Watson received much congratulations from the national media for the fine perspective he was putting on life -- wanting to bond with the little tyke rather than mix it up with what often has been the best field of the golf season.
Put me in the group that would have been much more interested in viewing Watson take on the wonderful acreage at TPC Sawgrass this week than in tracking the immature rants of the 36-year-old Woods through another misadventure with his latest new swing.
There's no entity more devoted to giving the public what it wants than ESPN -- even its hour upon hour of nonstop fawning from Jon Gruden and other NFL sycophants.
Clearly, the ESPN research says Tiger remains all that golf has to offer to the general public, otherwise the crawl and "SportsCenter'' segments would have opened with Nick Watney shooting a 64 at Quail Hollow to take the 36-hole lead at 12 under, rather than Woods missing the cut.
After the scandal and the gawd-awful play and the perpetual pouting of a now 36-year-old man, is "How did Tiger do?'' the only question the general public has to offer when it sees a golf item on a sports report?
If you're in that category, golf doesn't need you. A couple of points in the TV ratings aren't worth pandering to the lowest common denominator of golf viewers -- the people not moved by the drama of the competition but merely the presence on the leader board of a guy with a great name and a magnificent past.
Any time he shoots a 67 you hear the same question, from the panels on ESPN and the Golf Channel, or from non-golf fans making small talk: "Is Tiger back?''
This is without a definition of what constitutes being back.
He can win again. He showed that at the end of March by winning Arnold Palmer's tournament at Bay Hill, an event that he's won about the same number of times that he took a few bucks off former buddy Mark O'Meara in backyard matches in Windermere, Fla.
Can he dominate again? No chance. He turns 37 on New Year's Eve and hasn't had the same marvelous move to the golf ball since his fallout with swing coach Butch Harmon a decade ago.
He wound up with Hank Haney, and there was a stiff quality to that swing that even we technical dunces couldn't help but notice. So, how was it that Woods managed to win at a higher percentage with Haney than with Harmon?
Here's my answer: Many years ago, I asked an old-time batting coach how it was possible for Dave Winfield to be such an outstanding hitter with that big hitch at the start of his swing?
"Because that's how good he is,'' the coach said.
Tiger Woods was in a golfer's prime when he worked with Haney -- late 20s, early 30s -- and that's how he good he was. But like any game, as you get older, the flaws are harder to overcome physically, and the doubts creep in, and that's when you need a swing built for the long haul.

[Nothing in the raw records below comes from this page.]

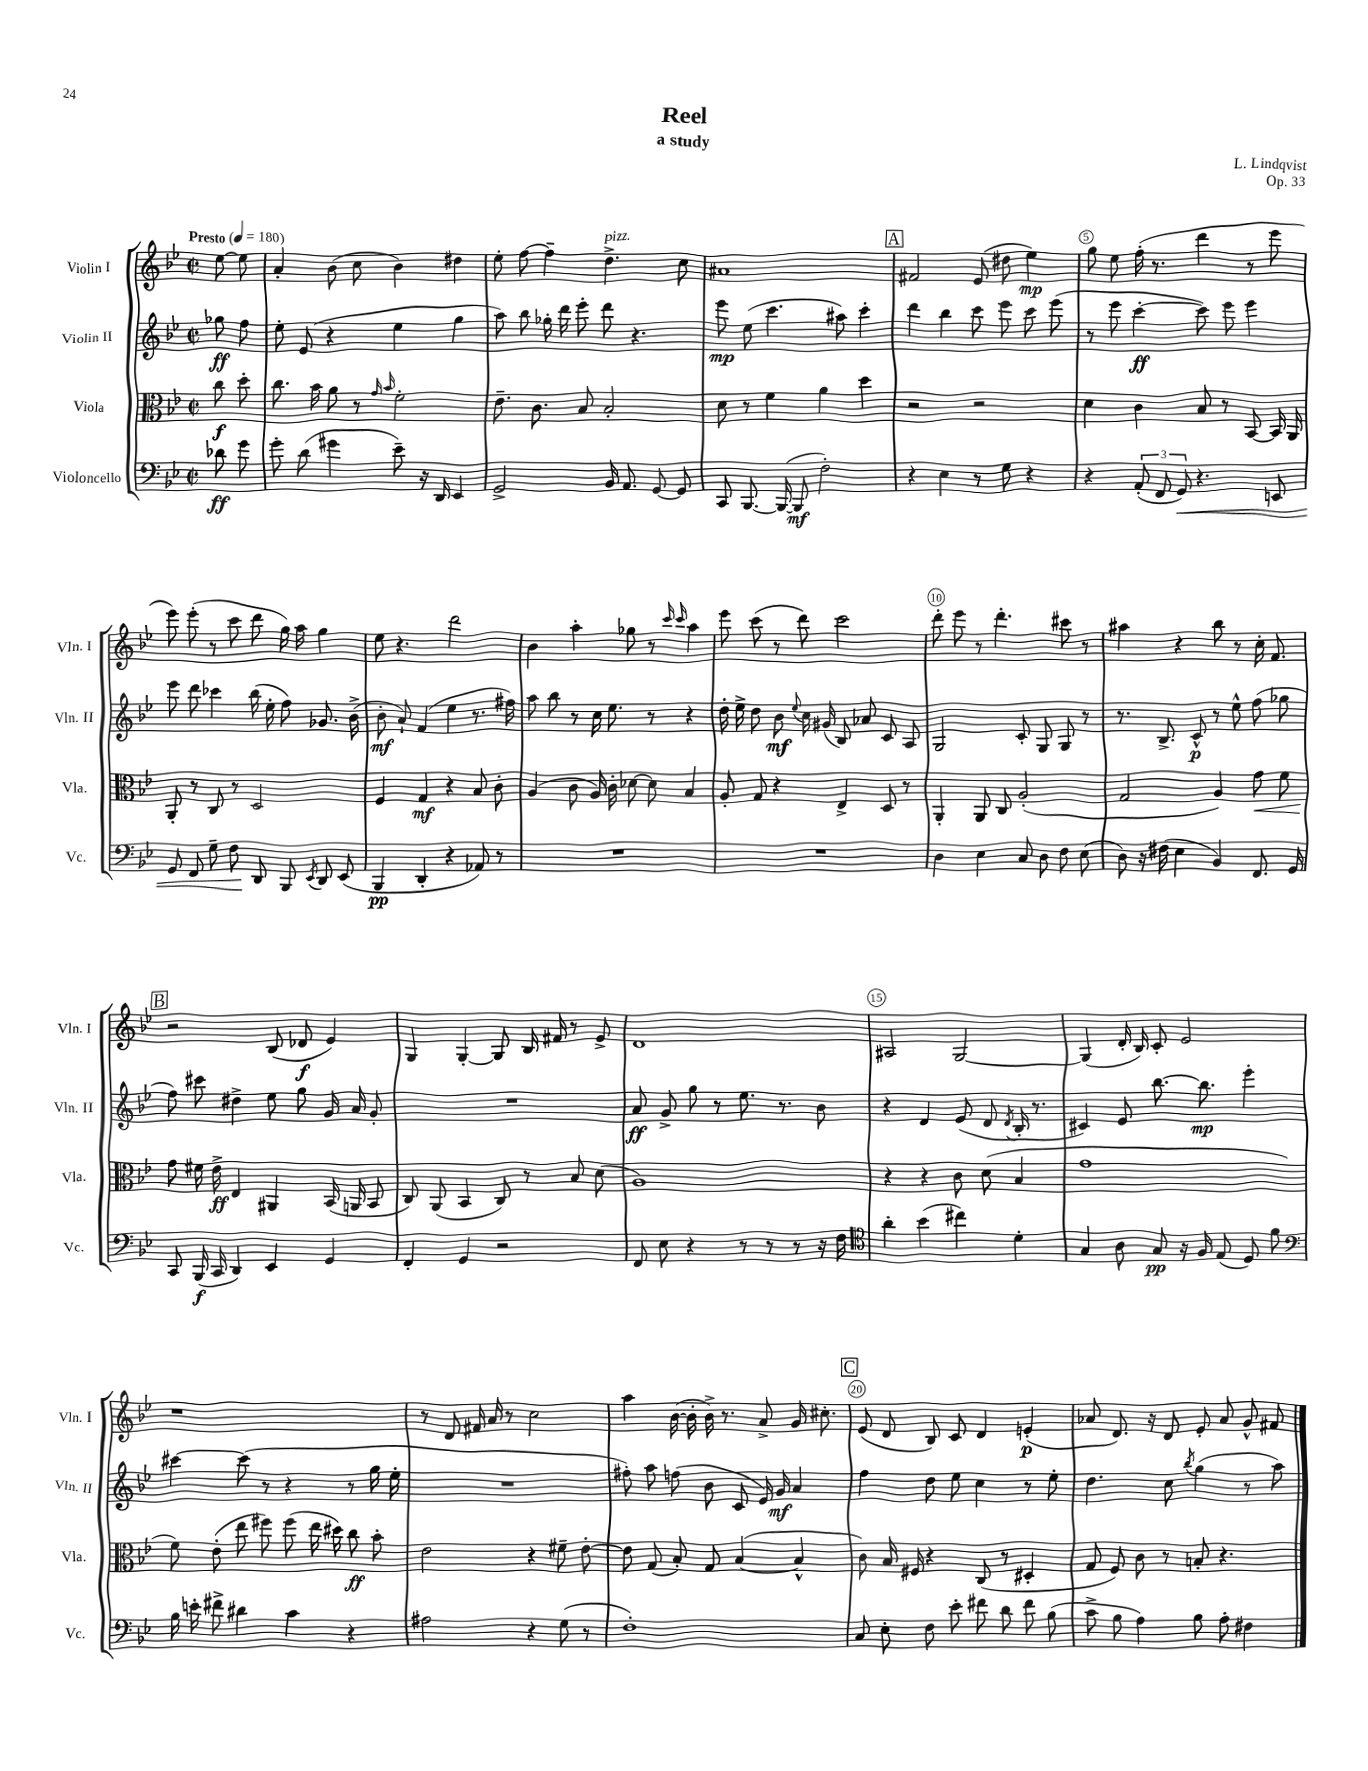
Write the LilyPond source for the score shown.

\header { title = "Reel" composer = "L. Lindqvist" subtitle = "a study" opus = "Op. 33" }
<<
\new StaffGroup <<
\new Staff = "s0" \with { instrumentName = "Violin I" shortInstrumentName = "Vln. I" } {
    \clef treble \key bes \major \defaultTimeSignature \time 2/2 \partial 4 \tempo "Presto" 4 = 180
    \autoBeamOff ees''8~ ees''8 |
    a'4-. bes'8( c''8 bes'4) dis''4 |
    ees''8-. f''8~ f''4-- d''4.->^\markup { \italic "pizz." } c''8 |
    ais'1 |
    \mark \markup { \box "A" } fis'2 ees'8( dis''8 ees''4\mp) |
    g''8 ees''8 f''16-.( r8. d'''4 r8 ees'''8 |
    ees'''8) ees'''8-.( r8 c'''8 d'''8 g''16) a''16 g''4 |
    ees''8 r4. d'''2 |
    bes'4 a''4-. ges''8 r8 \grace { c'''16 c'''16 } a''4 |
    ees'''8 c'''8( r8 d'''8) c'''2 |
    d'''8-. ees'''8 r8 d'''4.-. cis'''8 r8 |
    ais''4 r4 bes''8 r8 c''16-. f'8. |
    \mark \markup { \box "B" } r2 bes8( des'8\f ees'4) |
    g4 g4~-. g8 bes16 fis'16 r8 ees'8-> |
    d'1 |
    ais2 g2~ |
    g4( d'16-. bes16) c'8-. ees'2 |
    r1 |
    r8 d'8 fis'16 a'16 r8 c''2 |
    a''4 bes'16~( bes'16-. bes'16->) r8. a'8-> g'16 cis''8.-. |
    \mark \markup { \box "C" } ees'8( d'8 bes8) c'8 d'4 e'4-.\p( |
    aes'8 d'8.) r16 d'8 ees'8-. aes'8 g'8-^ fis'8 \bar "|." |
}
\new Staff = "s1" \with { instrumentName = "Violin II" shortInstrumentName = "Vln. II" } {
    \clef treble \key bes \major \defaultTimeSignature \time 2/2 \partial 4
    \autoBeamOff ges''8\ff f''8 |
    ees''8-. ees'8( r4 ees''4 g''4 |
    a''8) bes''8 ges''16-. d'''16 ees'''8-. d'''8 r4. |
    ees'''8\mp ees''8( c'''4. ais''8) c'''4-. |
    \mark \markup { \box "A" } d'''4 bes''4 c'''8 ees'''8 c'''8 ees'''8( |
    r8 ees'''8 c'''4~-.\ff c'''8) ees'''8 ees'''4 |
    ees'''8 d'''8 ces'''4 bes''16( ees''16-. f''8) ges'8. bes'16->( |
    bes'8-.\mf a'8-!) f'4( ees''4 r8. fis''16) |
    a''8 bes''8 r8 c''16 ees''8. r8 r4 |
    d''16-. ees''16-> d''8 bes'8\mf \appoggiatura { ees''8 } c''16 gis'16( bes8) aes'8 c'8 a8 |
    g2 c'8-. g8 g8 r8 |
    r8. bes8.-> c'8-^\p r8 ees''8-^ f''8( ges''8 |
    \mark \markup { \box "B" } f''8) cis'''8 dis''4-> ees''8 g''8 g'16 a'16 g'8-. |
    R1 |
    a'8\ff g'8-> g''8 r8 ees''8. r8. bes'8 |
    r4 d'4 ees'8( d'8 \acciaccatura { d'8 } bes16-. r8. |
    cis'4) ees'8 bes''8.~ bes''8.\mp ees'''4-. |
    cis'''4~ cis'''8( r8 r4 r8 g''16 ees''16-. |
    R1 |
    fis''8-.) a''8 f''8( bes'8 c'8 ees'16) g'16\mf a'4 |
    \mark \markup { \box "C" } f''4 d''8 ees''8 c''4 r8 ees''8-. |
    d''4. c''8 \acciaccatura { bes''8 } g''4( r8 a''8) \bar "|." |
}
\new Staff = "s2" \with { instrumentName = "Viola" shortInstrumentName = "Vla." } {
    \clef alto \key bes \major \defaultTimeSignature \time 2/2 \partial 4
    \autoBeamOff c''8\f d''8-. |
    c''8. bes'16 a'8 r8 \grace { g'16 bes'16 } f'2-. |
    ees'8.-- c'8. bes8 bes2-. |
    d'8 r8 f'4 a'4 d''4 |
    \mark \markup { \box "A" } r2 r2 |
    d'4 c'4 bes8 r8 bes,8~ bes,16 a,16 |
    a,8-. r8 c8 r8 d2 |
    f4 g4\mf r4 bes8 c'8-. |
    a4( c'8 a16) c'16-. des'8~ des'8 bes4 |
    a8-. g8 r4 ees4-> d8 r8 |
    a,4-. a,8 c8 a2-.( |
    g2 a4) g'8\< f'8 |
    \mark \markup { \box "B" } g'8\! fis'16 ees'16->\ff ees4 ais,4 bes,16( a,16 bes,8 |
    c8) a,8( bes,4 c8) r8 bes8 d'8( |
    a1) |
    r4 r4 c'8 d'8( bes4 |
    g'1 |
    f'8) ees'8-.( ees''8 fis''8) fis''8( ees''16 dis''16) c''8\ff bes'8-. |
    ees'2 r4 fis'8-- ees'8~-. |
    ees'8 g8( bes8-.) g8 bes4~( bes4-^ |
    \mark \markup { \box "C" } c'8) bes16 fis16 r4 c8( r8 dis4-. |
    g8 f8) c'8 r8 b8-. r4. \bar "|." |
}
\new Staff = "s3" \with { instrumentName = "Violoncello" shortInstrumentName = "Vc." } {
    \clef bass \key bes \major \defaultTimeSignature \time 2/2 \partial 4
    \autoBeamOff des'8\ff g'8 |
    g'8-. d'8( gis'4 ees'8--) r16 d,16 ees,4 |
    g,2-> bes,16 a,8. g,8~ g,8 |
    c,8 bes,,8.~ bes,,16~( bes,,8\mf f2-.) |
    \mark \markup { \box "A" } r4 ees4 r8 g8 r4 |
    r4 \tuplet 3/2 { a,8-.( f,8 g,8\<) } r4. e,8 |
    g,8 f,8 g8-- f8\! d,8 bes,,8 \acciaccatura { ees,8 } d,8 ees,8( |
    bes,,4\pp d,4-. r4 aes,8) r8 |
    R1 |
    R1 |
    d4 ees4 c8 d8 f8 ees8( |
    d8) r16 fis16( ees4 bes,4) f,8. g,16 |
    \mark \markup { \box "B" } c,8 bes,,16\f( c,16 d,4) ees,4 g,4 |
    f,4-. g,4 r2 |
    f,8 ees8 r4 r8 r8 r8 r16 f16 |
    \clef tenor a'4-. bes'4( cis''4) d'4-. |
    g4 a8 g8\pp r16 f16 ees8( d8) f'8 |
    \clef bass bes16 e'16-. fis'8-> dis'4 c'4 r4 |
    ais2 r4 g8( r8 |
    f1-.) |
    \mark \markup { \box "C" } c8 ees8-. f8 ees'8-. fis'8 d'8 fis'8 bes8( |
    c'8-> bes8 a4) bes8 a8-. fis4 \bar "|." |
}
>>
>>
\layout { \context { \Score \override BarNumber.break-visibility = ##(#f #t #t) barNumberVisibility = #(every-nth-bar-number-visible 5) \override BarNumber.stencil = #(make-stencil-circler 0.1 0.3 ly:text-interface::print) } }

Johnny Miller, the greatest commentator that golf has ever known, has said: "I really believe Tiger needs to, every night, watch the 2000 U.S. Open at Pebble and just copy that swing. ... That was the best golf anybody has ever played in the history of golf.''
I covered that Open. It was the best athletic performance I've ever witnessed. Pebble Beach was as tough as a course can get. Tiger was 12 under; that was 15 shots clear of runners-up Ernie Els and Miguel Angel Jimenez.
It also was a dozen years ago. I've moved on.
I'll be watching the Players this week, and the absence of Bubba will be a much larger void than it would be to see Tiger go home early again.